[Opening RECORDS FOR THE EXERCISE section]

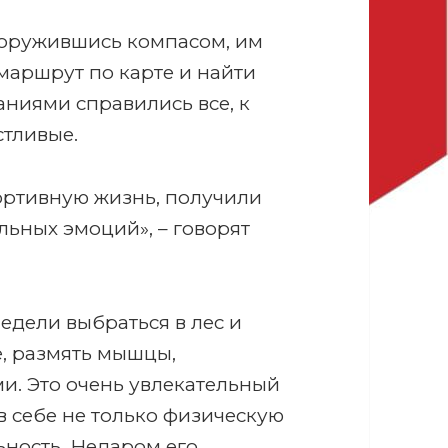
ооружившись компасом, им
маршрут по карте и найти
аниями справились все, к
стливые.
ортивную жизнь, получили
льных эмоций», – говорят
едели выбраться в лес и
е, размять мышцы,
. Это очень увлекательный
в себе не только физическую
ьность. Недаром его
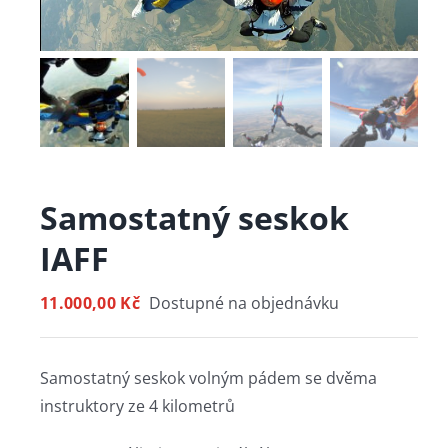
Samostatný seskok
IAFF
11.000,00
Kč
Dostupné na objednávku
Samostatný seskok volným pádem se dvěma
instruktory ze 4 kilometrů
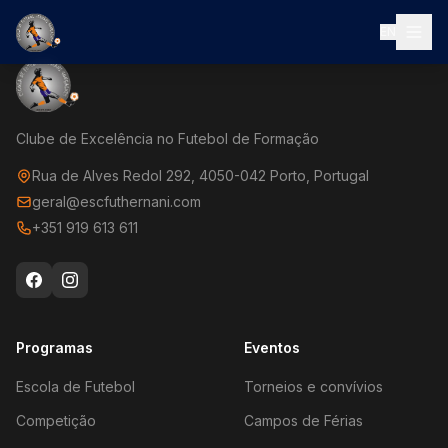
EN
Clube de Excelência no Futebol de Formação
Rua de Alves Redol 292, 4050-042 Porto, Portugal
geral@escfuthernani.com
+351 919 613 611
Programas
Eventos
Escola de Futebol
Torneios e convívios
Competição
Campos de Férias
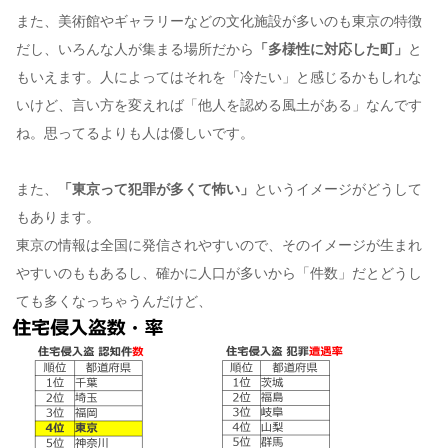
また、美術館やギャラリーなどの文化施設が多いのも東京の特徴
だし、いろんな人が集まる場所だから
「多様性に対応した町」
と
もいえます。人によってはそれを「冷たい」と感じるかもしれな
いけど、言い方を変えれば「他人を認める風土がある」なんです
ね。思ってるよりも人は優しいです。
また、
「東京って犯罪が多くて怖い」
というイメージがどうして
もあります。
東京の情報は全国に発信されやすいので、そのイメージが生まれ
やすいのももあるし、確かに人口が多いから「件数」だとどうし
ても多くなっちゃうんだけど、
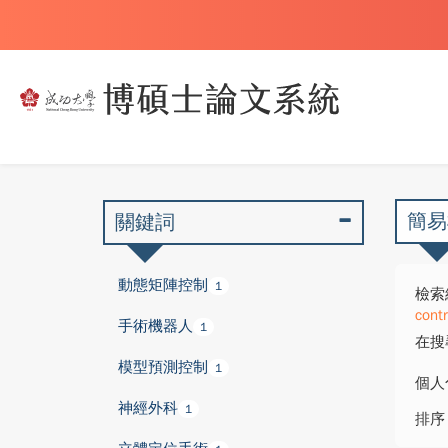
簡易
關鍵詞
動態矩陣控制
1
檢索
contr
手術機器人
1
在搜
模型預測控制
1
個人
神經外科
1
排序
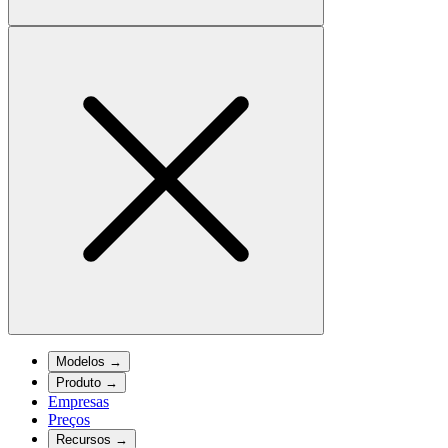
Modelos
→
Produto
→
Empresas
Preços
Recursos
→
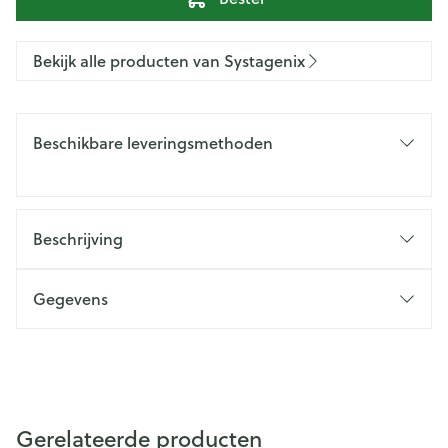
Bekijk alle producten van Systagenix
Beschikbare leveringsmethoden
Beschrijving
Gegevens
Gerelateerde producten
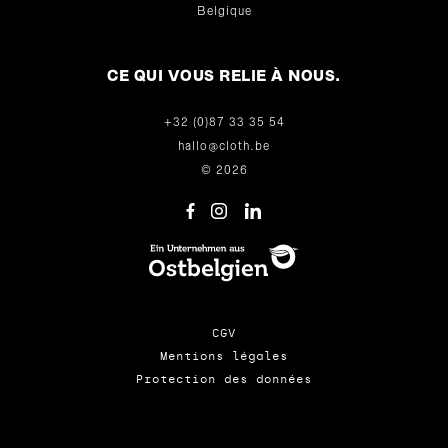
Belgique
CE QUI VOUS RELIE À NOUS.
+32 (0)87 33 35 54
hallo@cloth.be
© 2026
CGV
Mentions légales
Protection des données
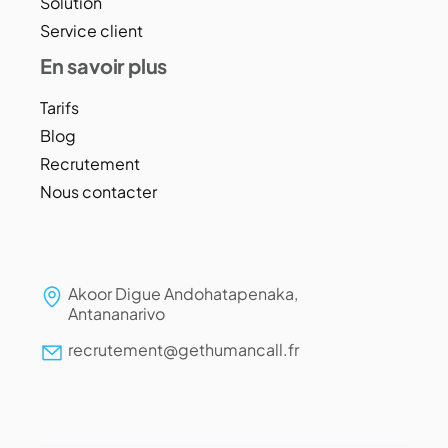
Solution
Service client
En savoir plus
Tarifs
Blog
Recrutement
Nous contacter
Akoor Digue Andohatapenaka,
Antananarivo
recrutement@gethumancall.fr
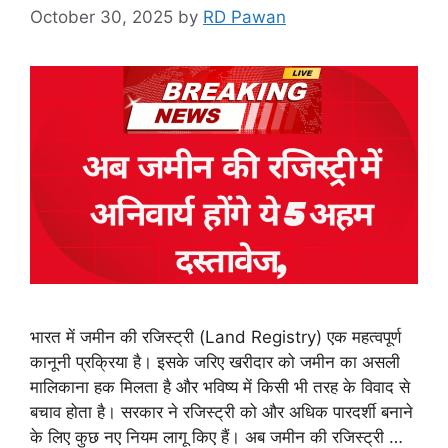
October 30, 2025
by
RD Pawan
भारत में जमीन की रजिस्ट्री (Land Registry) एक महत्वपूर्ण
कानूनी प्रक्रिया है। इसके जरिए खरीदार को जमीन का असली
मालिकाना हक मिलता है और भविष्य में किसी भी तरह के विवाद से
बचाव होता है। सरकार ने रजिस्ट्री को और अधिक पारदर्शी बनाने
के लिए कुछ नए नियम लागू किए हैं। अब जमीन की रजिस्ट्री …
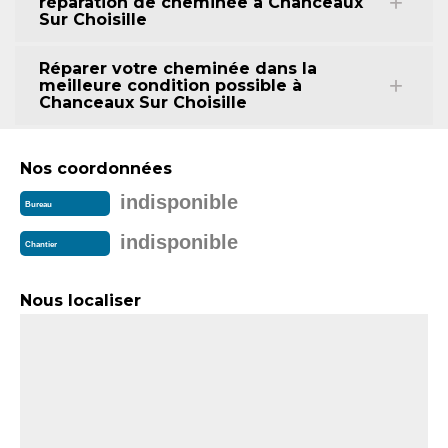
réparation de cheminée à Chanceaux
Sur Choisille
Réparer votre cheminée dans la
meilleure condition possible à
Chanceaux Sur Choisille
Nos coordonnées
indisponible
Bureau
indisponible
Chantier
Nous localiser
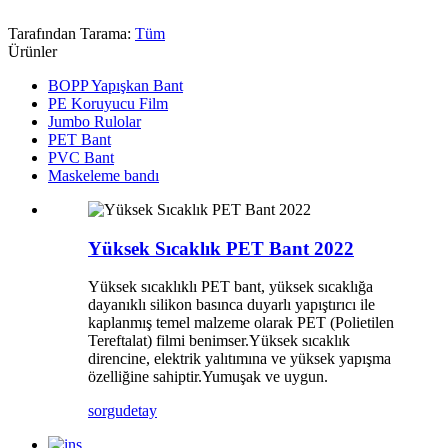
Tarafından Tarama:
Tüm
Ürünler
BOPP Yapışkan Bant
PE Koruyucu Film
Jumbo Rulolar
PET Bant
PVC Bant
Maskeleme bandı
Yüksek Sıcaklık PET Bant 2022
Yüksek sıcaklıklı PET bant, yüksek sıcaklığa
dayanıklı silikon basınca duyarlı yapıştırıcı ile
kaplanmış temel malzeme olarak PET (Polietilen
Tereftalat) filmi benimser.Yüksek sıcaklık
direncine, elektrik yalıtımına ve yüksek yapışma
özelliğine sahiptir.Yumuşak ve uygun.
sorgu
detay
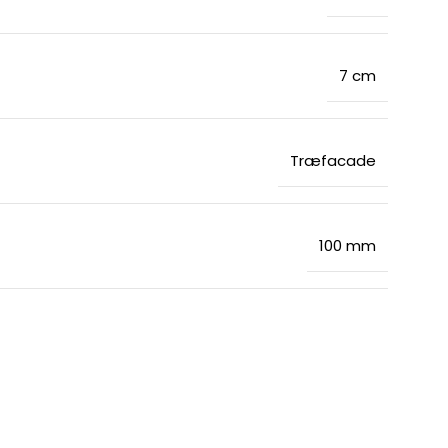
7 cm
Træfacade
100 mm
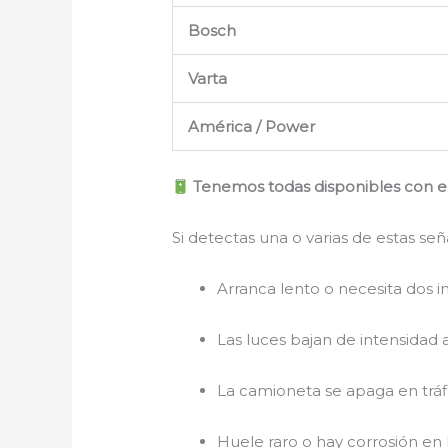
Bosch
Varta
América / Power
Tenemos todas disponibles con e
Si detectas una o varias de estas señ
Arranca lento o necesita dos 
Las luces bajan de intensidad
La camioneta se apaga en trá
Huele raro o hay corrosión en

[Closing RECORDS FOR THE EXERCISE section]

DESCRIPTION OF THE TASK
Please output the material as written, apart from the images.

RESPONSE BELOW
ооружившись компасом, им
маршрут по карте и найти
аниями справились все, к
стливые.
ортивную жизнь, получили
льных эмоций», – говорят
едели выбраться в лес и
е, размять мышцы,
. Это очень увлекательный
в себе не только физическую
ьность. Недаром его
Samostatný seskok
IAFF
11.000,00
Kč
Dostupné na objednávku
Samostatný seskok volným pádem se dvěma
instruktory ze 4 kilometrů
EN
Clube de Excelência no Futebol de Formação
Rua de Alves Redol 292, 4050-042 Porto, Portugal
geral@escfuthernani.com
+351 919 613 611
Programas
Eventos
Escola de Futebol
Torneios e convívios
Competição
Campos de Férias
また、美術館やギャラリーなどの文化施設が多いのも東京の特徴
だし、いろんな人が集まる場所だから
「多様性に対応した町」
と
もいえます。人によってはそれを「冷たい」と感じるかもしれな
いけど、言い方を変えれば「他人を認める風土がある」なんです
ね。思ってるよりも人は優しいです。
また、
「東京って犯罪が多くて怖い」
というイメージがどうして
もあります。
東京の情報は全国に発信されやすいので、そのイメージが生まれ
やすいのももあるし、確かに人口が多いから「件数」だとどうし
ても多くなっちゃうんだけど、
簡易
關鍵詞
動態矩陣控制
1
檢索
contr
手術機器人
1
在搜
模型預測控制
1
個人
神經外科
1
排序
Modelos
→
Produto
→
Empresas
Preços
Recursos
→
Bekijk alle producten van Systagenix
Beschikbare leveringsmethoden
Beschrijving
Gegevens
Gerelateerde producten
Belgique
CE QUI VOUS RELIE À NOUS.
+32 (0)87 33 35 54
hallo@cloth.be
© 2026
CGV
Mentions légales
Protection des données
Solution
Service client
En savoir plus
Tarifs
Blog
Recrutement
Nous contacter
Akoor Digue Andohatapenaka,
Antananarivo
recrutement@gethumancall.fr
October 30, 2025
by
RD Pawan
भारत में जमीन की रजिस्ट्री (Land Registry) एक महत्वपूर्ण
कानूनी प्रक्रिया है। इसके जरिए खरीदार को जमीन का असली
मालिकाना हक मिलता है और भविष्य में किसी भी तरह के विवाद से
बचाव होता है। सरकार ने रजिस्ट्री को और अधिक पारदर्शी बनाने
के लिए कुछ नए नियम लागू किए हैं। अब जमीन की रजिस्ट्री …
réparation de cheminée à Chanceaux
Sur Choisille
Réparer votre cheminée dans la
meilleure condition possible à
Chanceaux Sur Choisille
Nos coordonnées
indisponible
Bureau
indisponible
Chantier
Nous localiser
Tarafından Tarama:
Tüm
Ürünler
BOPP Yapışkan Bant
PE Koruyucu Film
Jumbo Rulolar
PET Bant
PVC Bant
Maskeleme bandı
Yüksek Sıcaklık PET Bant 2022
Yüksek sıcaklıklı PET bant, yüksek sıcaklığa
dayanıklı silikon basınca duyarlı yapıştırıcı ile
kaplanmış temel malzeme olarak PET (Polietilen
Tereftalat) filmi benimser.Yüksek sıcaklık
direncine, elektrik yalıtımına ve yüksek yapışma
özelliğine sahiptir.Yumuşak ve uygun.
sorgu
detay
7 cm
Træfacade
100 mm
Bosch
Varta
América / Power
Tenemos todas disponibles con e
Si detectas una o varias de estas señ
Arranca lento o necesita dos 
Las luces bajan de intensidad
La camioneta se apaga en trá
Huele raro o hay corrosión en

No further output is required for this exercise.